REALLY Nice To Finally Meet You!
Hello all! By way of introduction, let me tell you why I'm so happy to have found this forum.
Developing new knowledge by linking together existing thoughts has been a lifelong passion of mine. My father introduced me to a program called "MaxThink" when I was still in school. At first glance it was just an outline processor, but the magic was the tools it provided for rearranging information to generate new insights. I started building hypertext systems for clients in Chicago in the late 80's using the MaxThink, Houdini and HyperRez programs, developed by Neil Larson (https://en.wikipedia.org/wiki/History_of_the_web_browser#Precursors).
During the 90's we moved our family to Europe, where I watched the web being born. I saw this primarily as an alternative means of linking information that anyone with a text editor could do for themselves. (True story: A friend who was an executive at Siemens asked if I'd be willing to build one of those new "web site" things for them, but I told him I'd hate to take their money because it was so easy he could do it himself!) The links in Berners-Lee's implementation weren't as rich as those envisioned by Larson and Ted Nelson, but the simpler version would still work for the masses.

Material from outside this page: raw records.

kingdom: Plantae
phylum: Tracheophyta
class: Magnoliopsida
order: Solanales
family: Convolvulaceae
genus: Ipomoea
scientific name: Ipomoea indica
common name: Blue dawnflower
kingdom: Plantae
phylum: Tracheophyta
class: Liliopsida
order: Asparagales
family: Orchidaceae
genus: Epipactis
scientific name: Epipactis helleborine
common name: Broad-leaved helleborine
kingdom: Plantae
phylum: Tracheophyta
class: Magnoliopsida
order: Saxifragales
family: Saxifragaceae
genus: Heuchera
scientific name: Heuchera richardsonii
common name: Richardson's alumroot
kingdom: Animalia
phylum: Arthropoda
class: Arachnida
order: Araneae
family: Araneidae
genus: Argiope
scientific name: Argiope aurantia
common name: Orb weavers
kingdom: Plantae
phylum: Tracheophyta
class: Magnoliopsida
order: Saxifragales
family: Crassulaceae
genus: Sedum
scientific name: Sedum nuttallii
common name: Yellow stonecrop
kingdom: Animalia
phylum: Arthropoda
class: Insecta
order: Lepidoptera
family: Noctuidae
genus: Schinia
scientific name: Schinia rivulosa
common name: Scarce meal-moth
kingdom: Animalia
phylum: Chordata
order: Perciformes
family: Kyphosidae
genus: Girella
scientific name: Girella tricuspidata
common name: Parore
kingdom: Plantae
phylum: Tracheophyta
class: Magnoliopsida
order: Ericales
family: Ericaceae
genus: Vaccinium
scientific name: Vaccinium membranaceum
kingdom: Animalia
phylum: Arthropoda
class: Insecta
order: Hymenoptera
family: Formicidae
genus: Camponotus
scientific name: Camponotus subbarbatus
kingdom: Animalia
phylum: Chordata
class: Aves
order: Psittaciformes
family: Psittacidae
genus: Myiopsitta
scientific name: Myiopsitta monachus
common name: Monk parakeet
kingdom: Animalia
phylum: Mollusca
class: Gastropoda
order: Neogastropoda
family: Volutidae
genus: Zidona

My dad has passed now, and it's been difficult finding people to talk to about "Knowledge Annealing" (Larson) or "Logical Thinking Process" (Goldratt and Dettmer). I stumbled on this site a couple of weeks ago from a link to Ahrens' book in an Emacs news feed and a subsequent search for "Zettelkasten". Since then, I've been devouring the discussions in this forum. My father would have loved this community! I'll try to represent well.
Howdy, Stranger!
Comments
I'd be happy to talk about Goldratt's Logical Thinking Process. I worked for Eli Goldratt for several years and taught several TOC classes at his headquarters in Tel Aviv.
I'm really curious about something wrt. early hypertext systems. From what I can read (and there isn't a lot about MaxThink), the hypertext links were richer than just... well... links. What kind of relationships was it representing?
One of Larson's more powerful, but obscure tools was his perm decision tree builder.
github link describing perm
Interesting, seems like Apple Hypercard might have shared some similarities with it. I used to use that a lot in the 80s.